I remember being in 7th grade and accidentally sneezing on a popular girl, then faking sick and going home so I wouldn’t have to experience the torment that was sure to come. I remember high school, when I rearranged my routes to and from classes to avoid bully H, who was sure to push me in the hallway while muttering humiliating insults. I remember being afraid to change in the locker room. I remember being afraid of random group assignments for class projects. I remember feeling like who I was — too heavy, too smart, too shy — was going to consign me to a life of lonely self-hatred.

And this isn’t even including the cyber-bullying I experienced as the internet gained prominence toward the end of my time in high school. Or the teacher-bullying I experienced at the hands of my elementary school gym teacher.

But with every abortive attempt I’ve made to write this article, I’ve realized that I don’t remember half of what I know I went through. I remember my elementary, middle, and high school years as a time of constant terror. I remember the feeling of not fitting in. I remember being sure that everyone hated me. I remember feeling constantly suspicious of my friends’ motives in hanging out with me, even as I formed a solid social circle in 6th grade that lasted all through high school and remains mostly intact today. I remember long nights playing Hanson’s “Weird” on repeat as it spoke to my tortured soul — “Isn’t it strange, how we all feel a little bit weird sometimes?”. But I’ve repressed most of the specific events, despite my generally amazing powers of recall. And I think that says a lot about how those experiences affected me — and continue to affect me today.

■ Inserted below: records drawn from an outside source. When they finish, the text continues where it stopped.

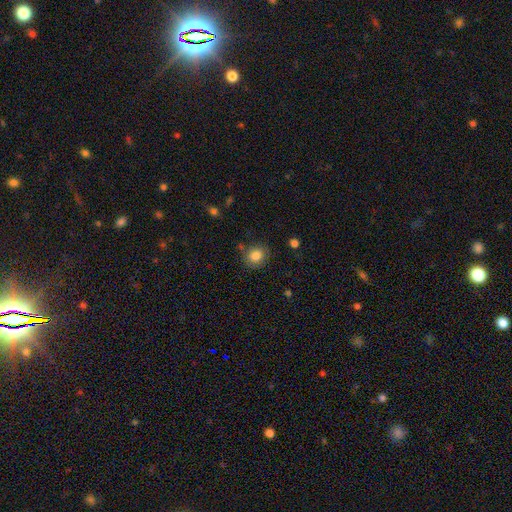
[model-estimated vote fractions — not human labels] Smooth or featured? Predicted: smooth (p=0.84). How rounded? Predicted: round (p=0.71). Merging? Predicted: none (p=0.79).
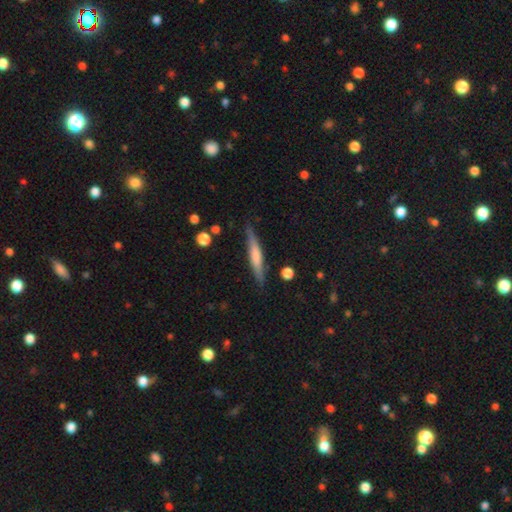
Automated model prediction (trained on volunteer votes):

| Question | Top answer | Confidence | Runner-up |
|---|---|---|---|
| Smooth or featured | smooth | 49% | featured or disk (45%) |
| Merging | none | 85% | minor disturbance (11%) |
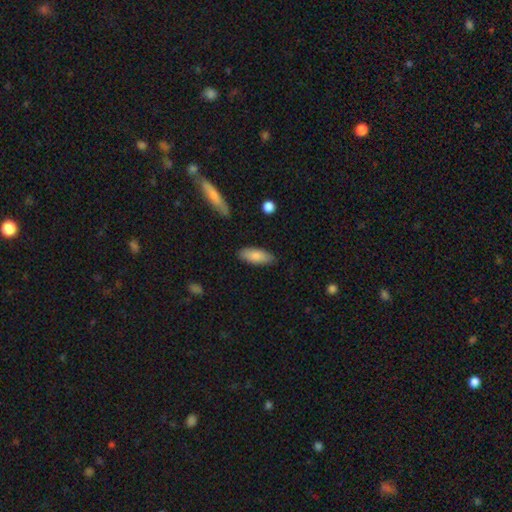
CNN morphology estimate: Q: Smooth or featured?
A: smooth (82%); runner-up: featured or disk (12%)
Q: How rounded?
A: in between (75%); runner-up: cigar-shaped (23%)
Q: Merging?
A: none (85%); runner-up: minor disturbance (11%)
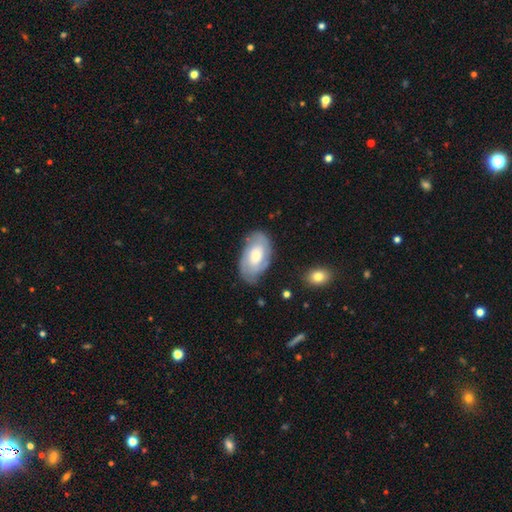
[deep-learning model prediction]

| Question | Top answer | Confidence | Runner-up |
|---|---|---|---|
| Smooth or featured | featured or disk | 56% | smooth (38%) |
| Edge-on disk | no | 94% | yes (6%) |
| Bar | no | 70% | weak (25%) |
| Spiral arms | yes | 75% | no (25%) |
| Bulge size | moderate | 49% | small (24%) |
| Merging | none | 72% | minor disturbance (20%) |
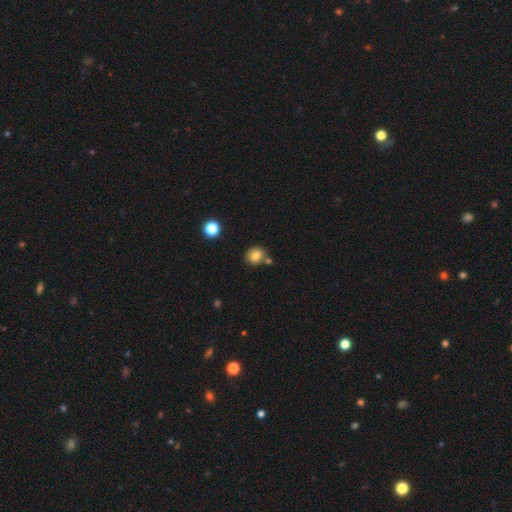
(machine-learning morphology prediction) A smooth galaxy with no disk features (79%) that is round (73%).

Vote fractions:
- Smooth or featured? smooth: 79% / star or artifact: 11% / featured or disk: 10%
- How rounded? round: 73% / in between: 26% / cigar-shaped: 1%
- Merging? none: 70% / merger: 15% / minor disturbance: 12% / major disturbance: 3%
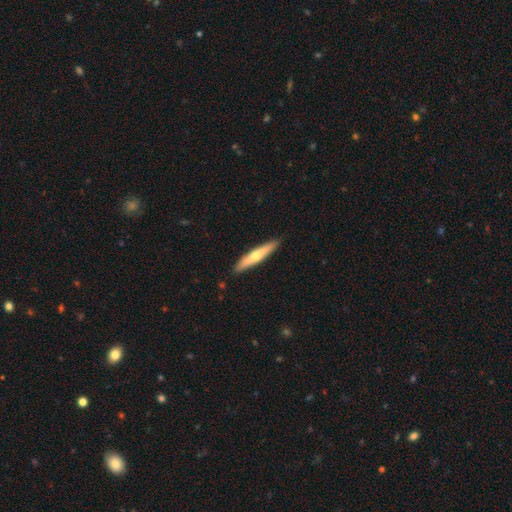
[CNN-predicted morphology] A smooth galaxy with no disk features (49%). Merging: none (90%).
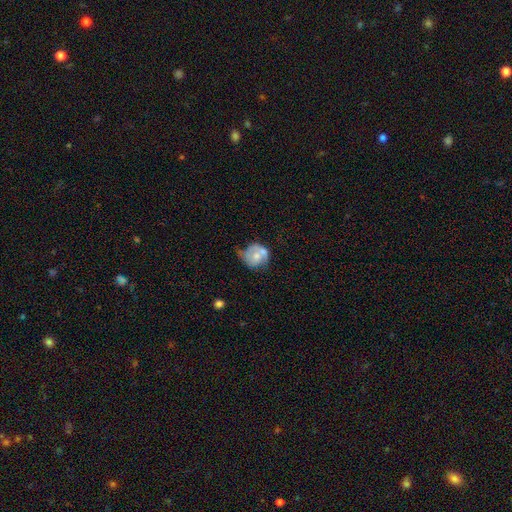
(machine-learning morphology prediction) The model was most divided on "smooth or featured": smooth: 47%, featured or disk: 46%, star or artifact: 7%. Remaining: merging — none (32%).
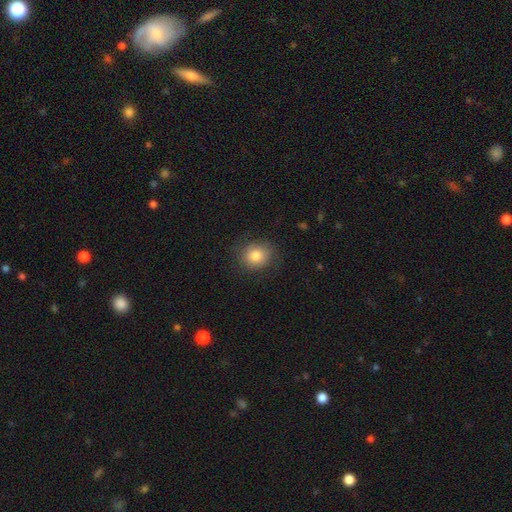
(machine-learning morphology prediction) smooth 82%, star or artifact 9%, featured or disk 8%. Down the decision tree: how rounded — round (71%); merging — none (82%).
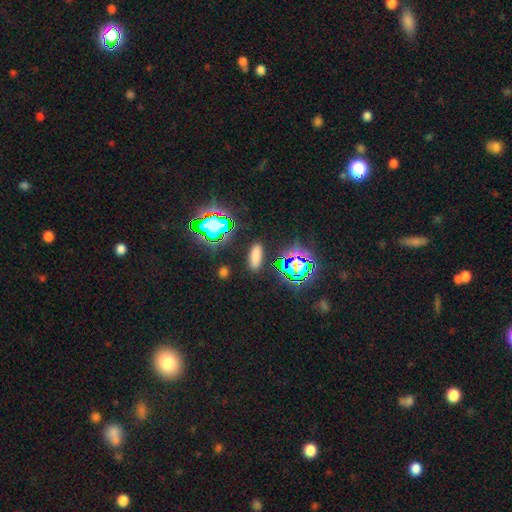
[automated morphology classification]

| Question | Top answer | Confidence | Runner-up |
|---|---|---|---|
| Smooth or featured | smooth | 67% | star or artifact (26%) |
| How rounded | in between | 67% | cigar-shaped (28%) |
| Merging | none | 89% | minor disturbance (7%) |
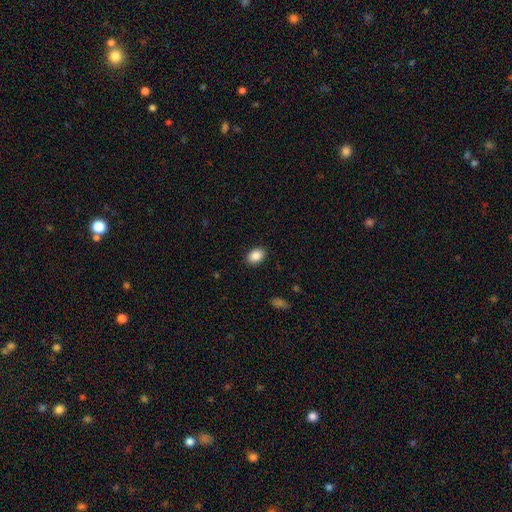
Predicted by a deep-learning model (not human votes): smooth 88%, star or artifact 8%, featured or disk 4%. Down the decision tree: how rounded — in between (73%); merging — none (90%).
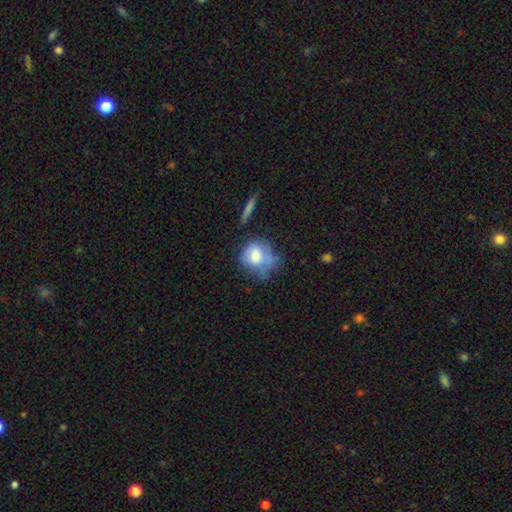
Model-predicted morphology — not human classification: smooth 66%, featured or disk 24%, star or artifact 9%. Down the decision tree: how rounded — round (68%); merging — none (38%).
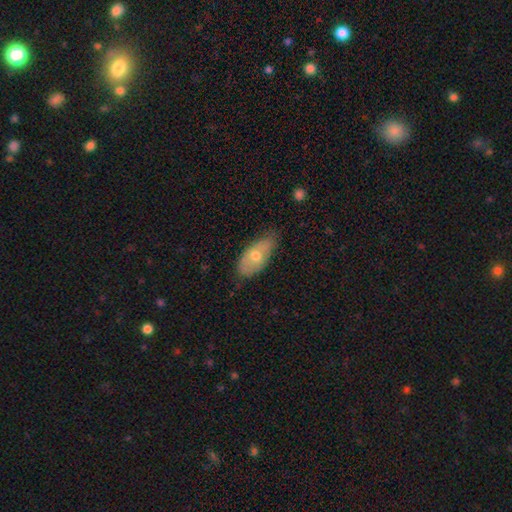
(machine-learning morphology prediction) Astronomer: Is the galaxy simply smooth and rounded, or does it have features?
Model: smooth — 61%.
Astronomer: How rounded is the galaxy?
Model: in between — 88%.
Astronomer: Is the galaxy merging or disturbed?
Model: none — 63%.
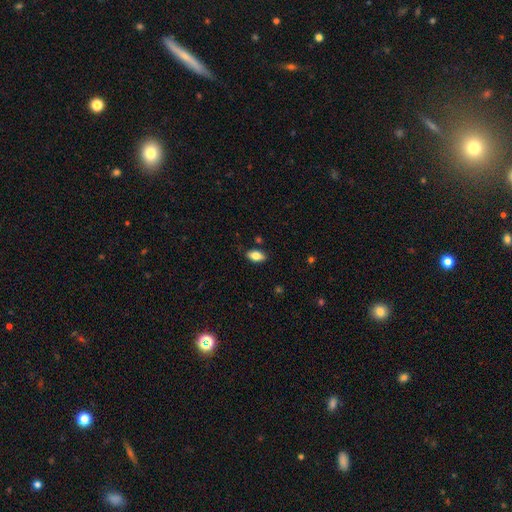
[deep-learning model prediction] A smooth galaxy with no disk features (80%) that is in between round and cigar-shaped (91%).

Vote fractions:
- Smooth or featured? smooth: 80% / featured or disk: 12% / star or artifact: 8%
- How rounded? in between: 91% / cigar-shaped: 5% / round: 4%
- Merging? none: 85% / minor disturbance: 11% / major disturbance: 2% / merger: 2%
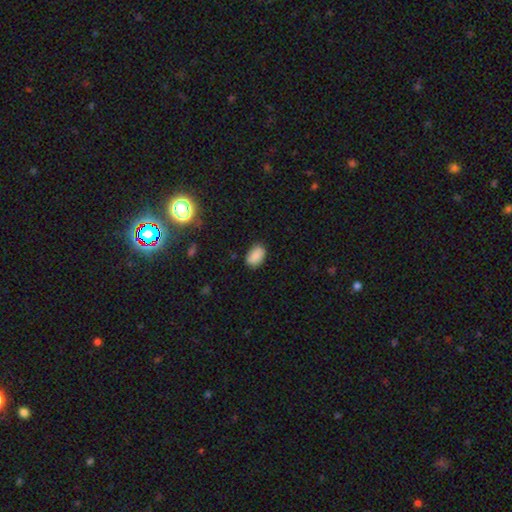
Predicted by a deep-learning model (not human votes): A smooth galaxy with no disk features (86%) that is in between round and cigar-shaped (87%). Merging: none (82%).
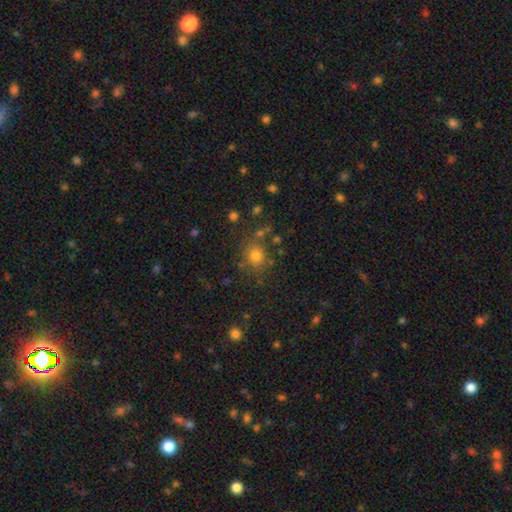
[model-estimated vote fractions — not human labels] Morphology: type=smooth (74%); roundness=round (82%); merging=none (77%).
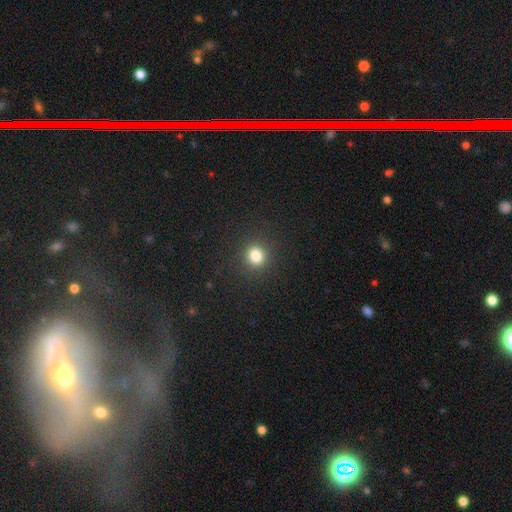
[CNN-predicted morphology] The model was most divided on "smooth or featured": smooth: 82%, star or artifact: 13%, featured or disk: 5%. More confident: merging — none (90%); how rounded — round (87%).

I’m 24 years old. I haven’t been seriously bullied since I left high school. But in the 6 and a half years since, the scars those first 15 years left have not faded. I can’t walk past a group of laughing or whispering people without assuming they’re laughing at me. I automatically assume every person I meet is on the precipice of mocking me, that they already hate me the second they see me. It takes me a very, very long time to believe that a new acquaintance genuinely likes me. When I’m invited to parties by anyone other than a close friend, I spend the days leading up to the event in a state of paranoia, wondering if it’s some trick the party-throwers are playing, like I’m going to be greeted at the door by a bucket of blood. And when I run into some of those childhood bullies, I freeze up and begin to hyperventilate, fending off a full-fledged panic attack. I have never joined my hometown friends at a certain local bar because I know bully S is a regular, and even though I have not spoken to her in 6 years, her specter haunts me.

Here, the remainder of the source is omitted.